M&A-Trends in Europa - Telekommunikation wieder stärkster Sektor

Der Abschwung im M&A-Geschäft zieht sich in Europa (und weltweit) durch alle Branchen. Der transaktionsstärkste Sektor ist erneut die Telekommunikation. Auch in Deutschland erzielte der Telekommunikationsbereich das höchste Transaktionsvolumen (38,6 Milliarden US-Dollar). Das entspricht einem Anteil von gut 42 Prozent am Gesamttransaktionswert aller Sektoren (91,5 Milliarden US-Dollar). Rang zwei belegt der Bereich Banken und Versicherungen, in Deutschland mit 14,6 Milliarden US-Dollar. Einen signifikanten Einbruch nach einer kontinuierlichen Zunahme von Transaktionen in den Vorjahren verzeichnen die Bereiche Medien und Software sowie Handel und Nahrungsmittel. Der Rückgang im Pharmabereich ist insbesondere auf die Abnahme von Transaktionen im Biotechnologie-Sektor zurückzuführen.

 

Ausblick

KPMG Corporate Finance geht davon aus, dass die Globalisierung weiter eine starke Triebfeder für Unternehmenstransaktionen sein wird, wobei diese sich sehr unterschiedlich in den einzelnen Branchen entwickeln werden. Thomas Ehren: "Einige Märkte sind bereits stark konsolidiert, so dass aus wettbewerbsrechtlichen Gründen Unternehmenszusammenschlüsse nur noch schwer umgesetzt werden können." Die Untersagung der Fusion General Electric und Honeywell seitens der europäischen Wettbewerbsbehörden - trotz Genehmigung durch die US-Behörden - ist dafür ein Beleg. Ehren: "Wir sind immer stärker in Voruntersuchungen involviert, um die Machbarkeit einer Transaktion bezüglich wettbewerbsrechtlicher Einschränkungen zu überprüfen."

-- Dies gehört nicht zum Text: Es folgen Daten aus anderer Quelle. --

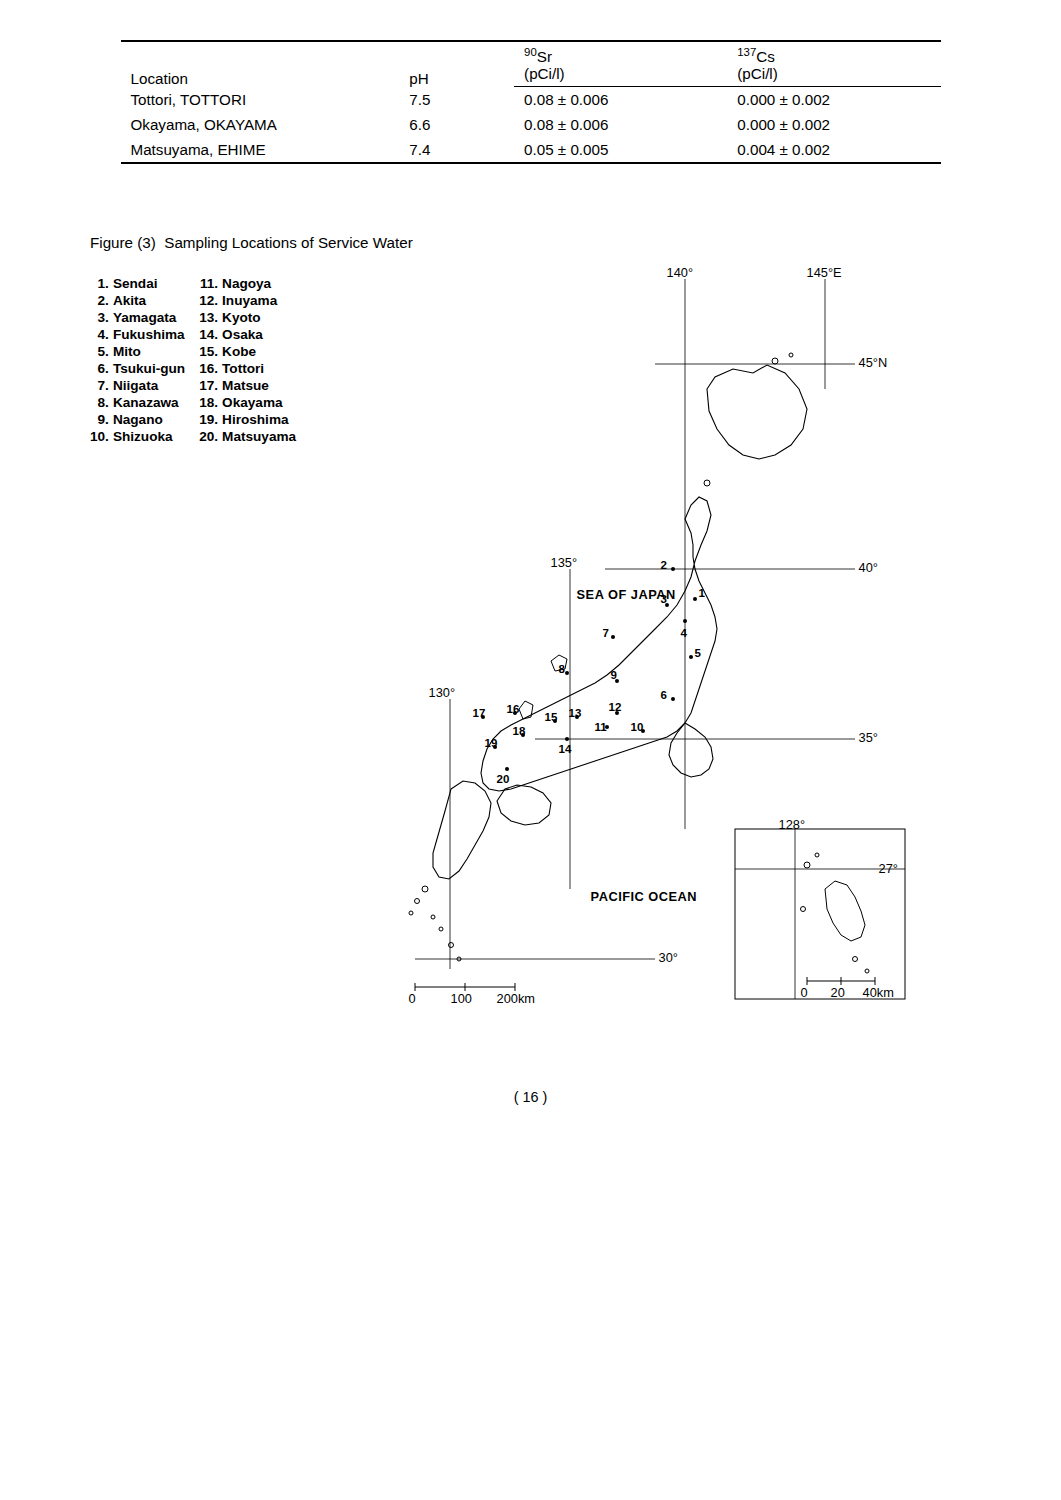| Location | pH | 90 Sr | 137 Cs |
| --- | --- | --- | --- |
| (pCi/l) | (pCi/l) |
| Tottori, TOTTORI | 7.5 | 0.08 ± 0.006 | 0.000 ± 0.002 |
| Okayama, OKAYAMA | 6.6 | 0.08 ± 0.006 | 0.000 ± 0.002 |
| Matsuyama, EHIME | 7.4 | 0.05 ± 0.005 | 0.004 ± 0.002 |
Figure (3) Sampling Locations of Service Water
| 1. | Sendai | 11. | Nagoya |
| 2. | Akita | 12. | Inuyama |
| 3. | Yamagata | 13. | Kyoto |
| 4. | Fukushima | 14. | Osaka |
| 5. | Mito | 15. | Kobe |
| 6. | Tsukui-gun | 16. | Tottori |
| 7. | Niigata | 17. | Matsue |
| 8. | Kanazawa | 18. | Okayama |
| 9. | Nagano | 19. | Hiroshima |
| 10. | Shizuoka | 20. | Matsuyama |
140° 145°E 135° 130° 45°N 40° 35° 30° 128° 27° SEA OF JAPAN PACIFIC OCEAN 0 100 200km 0 20 40km 1 2 3 4 5 6 7 8 9 10 11 12 13 14 15 16 17 18 19 20
( 16 )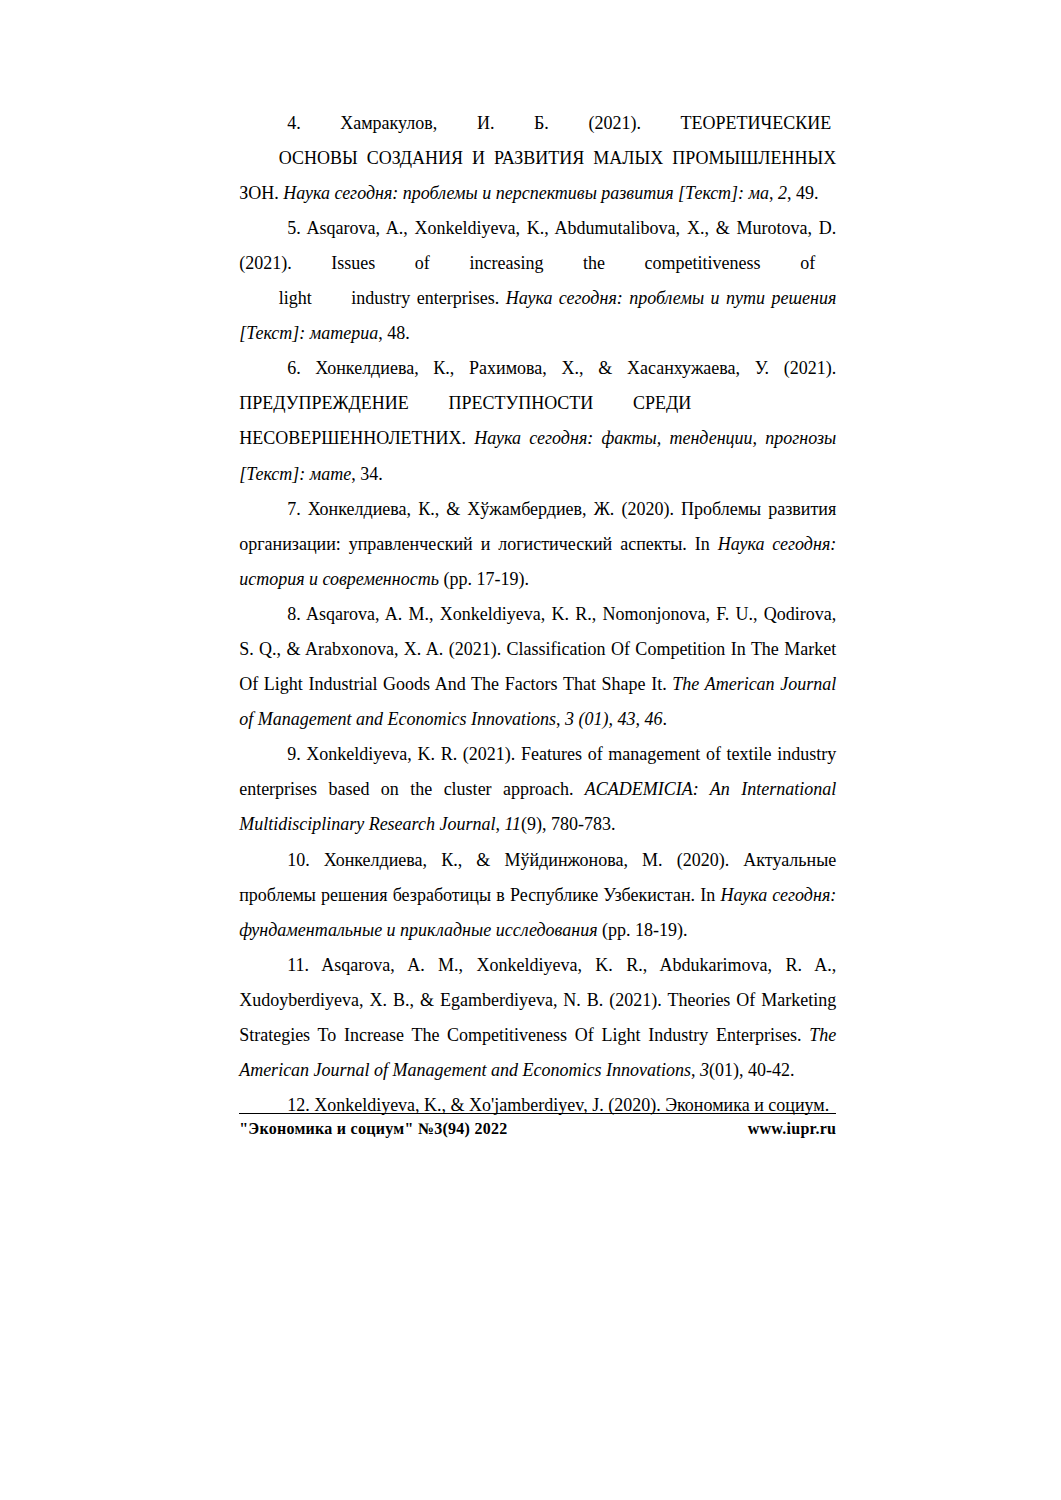4. Хамракулов, И. Б. (2021). ТЕОРЕТИЧЕСКИЕ ОСНОВЫ СОЗДАНИЯ И РАЗВИТИЯ МАЛЫХ ПРОМЫШЛЕННЫХ ЗОН. Наука сегодня: проблемы и перспективы развития [Текст]: ма, 2, 49.
5. Asqarova, A., Xonkeldiyeva, K., Abdumutalibova, X., & Murotova, D. (2021). Issues of increasing the competitiveness of light industry enterprises. Наука сегодня: проблемы и пути решения [Текст]: материа, 48.
6. Хонкелдиева, К., Рахимова, Х., & Хасанхужаева, У. (2021). ПРЕДУПРЕЖДЕНИЕ ПРЕСТУПНОСТИ СРЕДИ НЕСОВЕРШЕННОЛЕТНИХ. Наука сегодня: факты, тенденции, прогнозы [Текст]: мате, 34.
7. Хонкелдиева, К., & Хўжамбердиев, Ж. (2020). Проблемы развития организации: управленческий и логистический аспекты. In Наука сегодня: история и современность (pp. 17-19).
8. Asqarova, A. M., Xonkeldiyeva, K. R., Nomonjonova, F. U., Qodirova, S. Q., & Arabxonova, X. A. (2021). Classification Of Competition In The Market Of Light Industrial Goods And The Factors That Shape It. The American Journal of Management and Economics Innovations, 3 (01), 43, 46.
9. Xonkeldiyeva, K. R. (2021). Features of management of textile industry enterprises based on the cluster approach. ACADEMICIA: An International Multidisciplinary Research Journal, 11(9), 780-783.
10. Хонкелдиева, К., & Мўйдинжонова, М. (2020). Актуальные проблемы решения безработицы в Республике Узбекистан. In Наука сегодня: фундаментальные и прикладные исследования (pp. 18-19).
11. Asqarova, A. M., Xonkeldiyeva, K. R., Abdukarimova, R. A., Xudoyberdiyeva, X. B., & Egamberdiyeva, N. B. (2021). Theories Of Marketing Strategies To Increase The Competitiveness Of Light Industry Enterprises. The American Journal of Management and Economics Innovations, 3(01), 40-42.
12. Xonkeldiyeva, K., & Xo'jamberdiyev, J. (2020). Экономика и социум.
"Экономика и социум" №3(94) 2022 www.iupr.ru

Ein weiterer nachhaltiger Trend sei die Fokussierung auf das Kerngeschäft. "Hier erwarten wir in Deutschland aufgrund der Steuerreform eine Portfolio-Bereinigung im Beteiligungsbereich der Konzerne. Zudem werden im Versicherungs- und Bankenbereich die Überkreuzbeteiligungen aufgelöst. Nach den Portfolio-Bereinigungen, der Einführung des Übernahmegesetzes sowie weiterer Reformen hin zu internationalen Kapitalmarktstrukturen hat Deutschland gute Chancen, wieder ein äußerst begehrter Zielmarkt für Direktinvestitionen zu werden," so Ehren abschließend.